Hoe diep gaan de wortels van het CDA?
Samenvatting
De recente gemeenteraadsverkiezingen laten zien dat het CDA goed geworteld is in de samenleving. Dat biedt kansen maar ook concurrentie, en daarmee huiswerk voor de partij. Een analyse.
De gemeenteraadsverkiezingen van 15 maart 2018 hebben duidelijk gemaakt dat de trend van lokale partijen zich doorzet. Het CDA ondervindt hiervan behoorlijke concurrentie, als partij die het meest geworteld is in de samenleving. Zijn kiezers kennen het vaakst van alle electorale doelgroepen persoonlijk de kandidaat op wie ze hebben gestemd, en zijn daarnaast significant vaker dan gemiddeld trouw aan de partij. Uit een analyse van voorkeurstemmen blijkt dat de staart van de lijst veel stemmen oplevert, veel meer dan bij andere partijen. Hier liggen wellicht kansen voor het CDA.
Evaluatie verkiezingsuitslag
Het CDA blijft nipt de grootste landelijke politieke partij, met 13% van de stemmen. Alleen de lokale partijen gezamenlijk weten meer stemmen te behalen. De uitslag van het CDA betekent een kleine winst (+0,9%) vergeleken met de Tweede Kamerverkiezingen van 2017 en een klein verlies (−0,8%) ten opzichte van de gemeenteraadsverkiezingen van 2014. De uitslag is een verbetering ten opzichte van het dieptepunt in 2012.
Rondom de gemeenteraadsverkiezingen heeft het CDA een onderzoek laten uitvoeren naar de achtergrond en de motivatie van de kiezers. Dit is uitgevoerd door onderzoeksbureau Motivaction. We zien daarin drie patronen die relevant zijn voor de christendemocratie: de overeenkomsten van CDA-stemmers met die van lokale partijen, de diversiteit van de achterban, en de verbinding met het CDA als landelijke politieke partij.
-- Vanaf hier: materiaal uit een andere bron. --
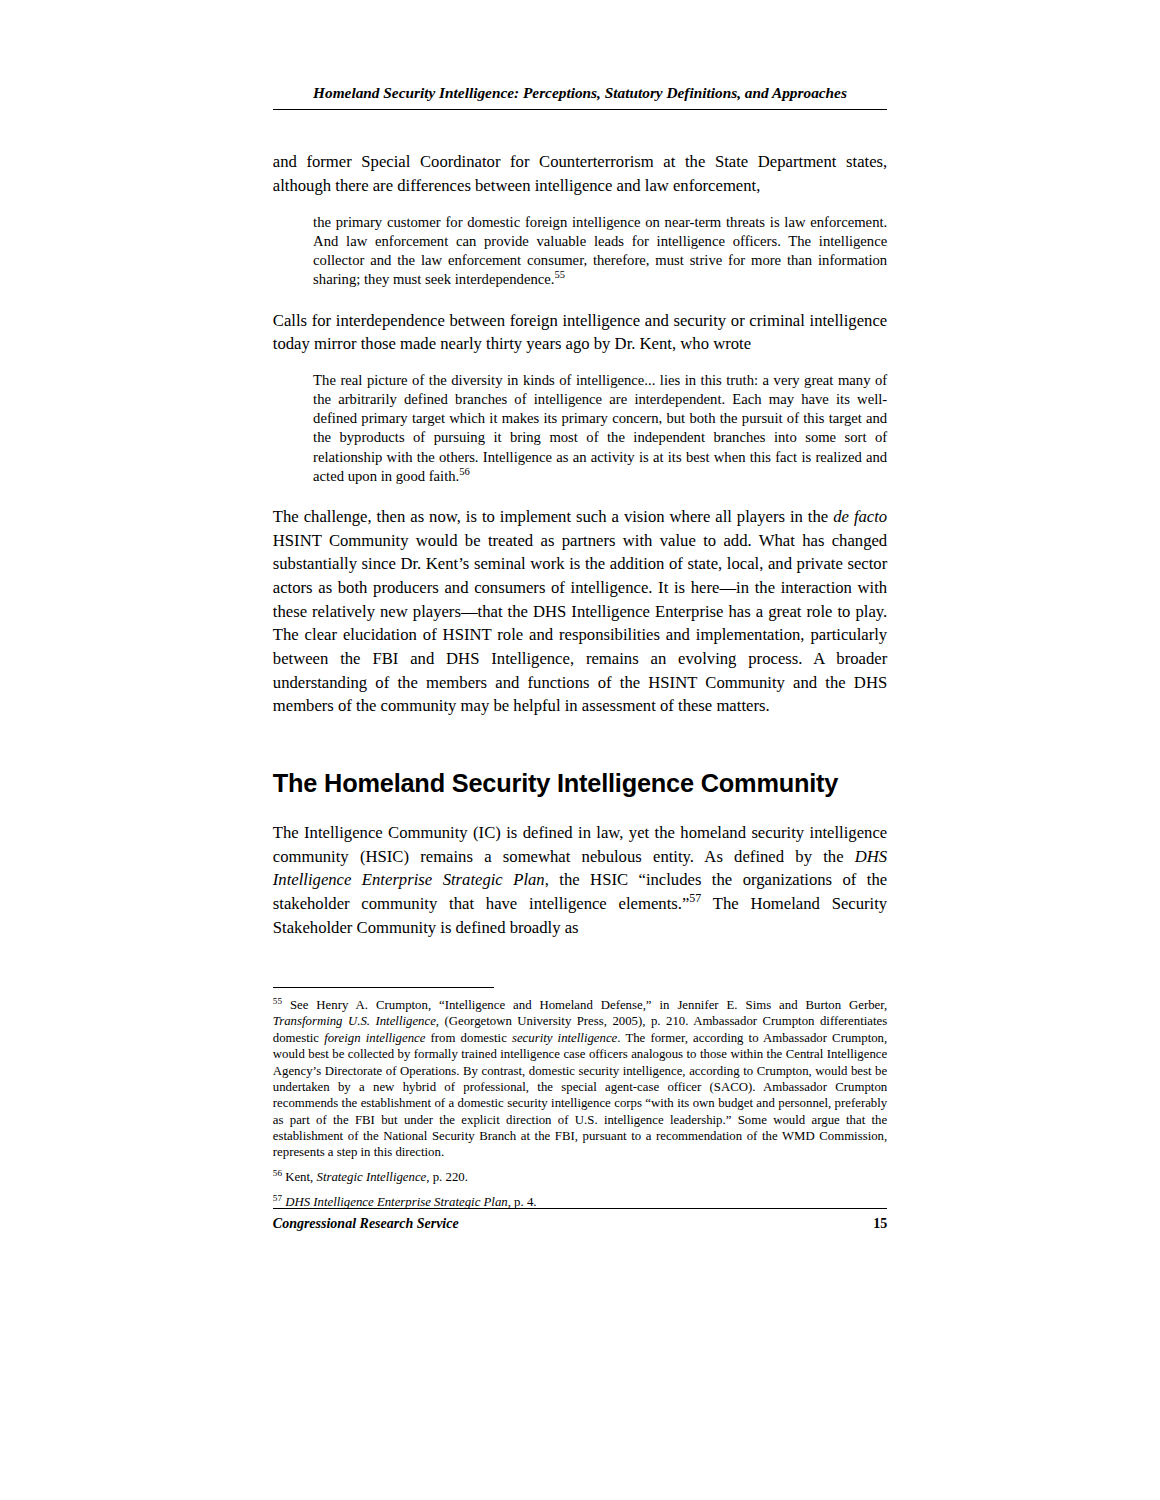Homeland Security Intelligence: Perceptions, Statutory Definitions, and Approaches
and former Special Coordinator for Counterterrorism at the State Department states, although there are differences between intelligence and law enforcement,
the primary customer for domestic foreign intelligence on near-term threats is law enforcement. And law enforcement can provide valuable leads for intelligence officers. The intelligence collector and the law enforcement consumer, therefore, must strive for more than information sharing; they must seek interdependence.55
Calls for interdependence between foreign intelligence and security or criminal intelligence today mirror those made nearly thirty years ago by Dr. Kent, who wrote
The real picture of the diversity in kinds of intelligence... lies in this truth: a very great many of the arbitrarily defined branches of intelligence are interdependent. Each may have its well-defined primary target which it makes its primary concern, but both the pursuit of this target and the byproducts of pursuing it bring most of the independent branches into some sort of relationship with the others. Intelligence as an activity is at its best when this fact is realized and acted upon in good faith.56
The challenge, then as now, is to implement such a vision where all players in the de facto HSINT Community would be treated as partners with value to add. What has changed substantially since Dr. Kent’s seminal work is the addition of state, local, and private sector actors as both producers and consumers of intelligence. It is here—in the interaction with these relatively new players—that the DHS Intelligence Enterprise has a great role to play. The clear elucidation of HSINT role and responsibilities and implementation, particularly between the FBI and DHS Intelligence, remains an evolving process. A broader understanding of the members and functions of the HSINT Community and the DHS members of the community may be helpful in assessment of these matters.
The Homeland Security Intelligence Community
The Intelligence Community (IC) is defined in law, yet the homeland security intelligence community (HSIC) remains a somewhat nebulous entity. As defined by the DHS Intelligence Enterprise Strategic Plan, the HSIC “includes the organizations of the stakeholder community that have intelligence elements.”57 The Homeland Security Stakeholder Community is defined broadly as
55 See Henry A. Crumpton, “Intelligence and Homeland Defense,” in Jennifer E. Sims and Burton Gerber, Transforming U.S. Intelligence, (Georgetown University Press, 2005), p. 210. Ambassador Crumpton differentiates domestic foreign intelligence from domestic security intelligence. The former, according to Ambassador Crumpton, would best be collected by formally trained intelligence case officers analogous to those within the Central Intelligence Agency’s Directorate of Operations. By contrast, domestic security intelligence, according to Crumpton, would best be undertaken by a new hybrid of professional, the special agent-case officer (SACO). Ambassador Crumpton recommends the establishment of a domestic security intelligence corps “with its own budget and personnel, preferably as part of the FBI but under the explicit direction of U.S. intelligence leadership.” Some would argue that the establishment of the National Security Branch at the FBI, pursuant to a recommendation of the WMD Commission, represents a step in this direction.
56 Kent, Strategic Intelligence, p. 220.
57 DHS Intelligence Enterprise Strategic Plan, p. 4.
Congressional Research Service 15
De lokale partijen zijn voor de gemeenteraadsverkiezingen de grootste concurrent voor het CDA. Bijna een kwart van de CDA-kiezers voor de Tweede Kamerverkiezingen van 2017 stemt in 2018 op een lokale partij. Ten opzichte van de gemeenteraadsverkiezingen van 2014 is dat een stijging van 10 procentpunt.1 Dat het CDA hier veel stemmen kwijtraakt kunnen we zien als een zwakte, maar het betekent ook dat het CDA een achterban heeft met sterke lokale wortels. De lokale partijen hebben hun aantrekkingskracht omdat ze dicht bij de mensen staan, met grote aandacht voor lokale problemen. Dit klinkt als waarden die typisch bij het CDA horen. Daar komt bij dat veel kiezers vinden dat lokale problemen beter door lokale partijen kunnen worden aangepakt. Het is dan ook van groot belang voor het CDA om aan te sluiten bij wat er leeft in de gemeenten, en de partij moet daarnaast een stap extra doen om haar wortels te verstevigen.
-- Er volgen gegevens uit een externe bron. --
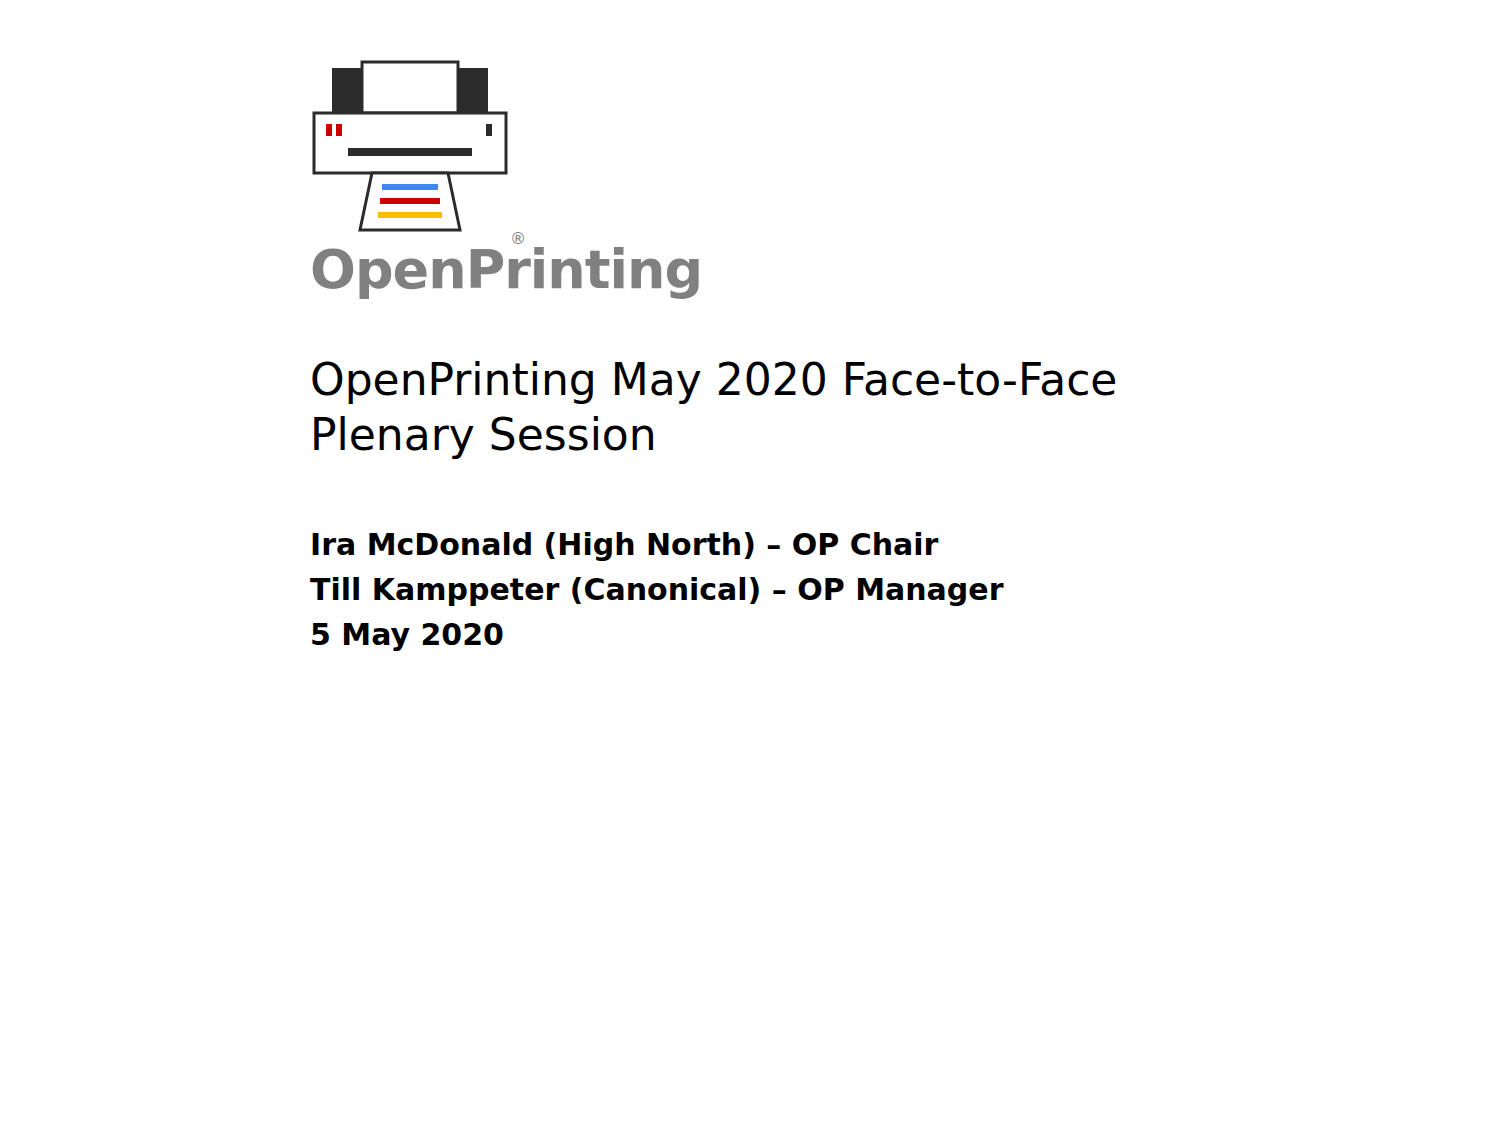®
OpenPrinting
OpenPrinting May 2020 Face-to-Face Plenary Session
Ira McDonald (High North) – OP Chair
Till Kamppeter (Canonical) – OP Manager
5 May 2020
Wat het laatste punt nog versterkt is dat CDA-stemmers het vaakst van alle electorale doelgroepen de persoon kennen op wie ze hebben gestemd. En ze zijn meer dan gemiddeld trouw aan de partij van hun keuze. Deze sterke lokale wortels en de loyaliteit aan een partij zijn uniek in een tijd van versplintering en ervaren kloven in de samenleving.
Qua achterban heeft het CDA nog steeds de diverste groep stemmers wanneer we kijken naar drie belangrijke sociodemografische/-economische kenmerken. De partij behoudt de positie van brede volkspartij en weet haar waarden en visie te vertalen naar vele groepen. Ze bindt iedere groep: van hoog- tot laagopgeleid, jong en oud, man en vrouw. Opvallend is bijvoorbeeld dat driekwart van de CDA-stemmers een middelbare of lage opleiding heeft. De meeste andere partijen kunnen dit niet (meer) waarmaken in een tijd van sterke polarisatie rond opleidingsniveau.2 Daarmee maakt zij haar naam waar als een partij ‘van de samenleving’, waar verschillende groepen zich kunnen vinden in een politieke stroming. Voor belang van de christendemocratie is dat zij dus kennelijk verbindend kan werken: in het CDA zijn verschillen in achtergrond te vinden binnen de partij. Dit geeft een kans om met het christendemocratische geluid een grote groep kiezers aan te spreken.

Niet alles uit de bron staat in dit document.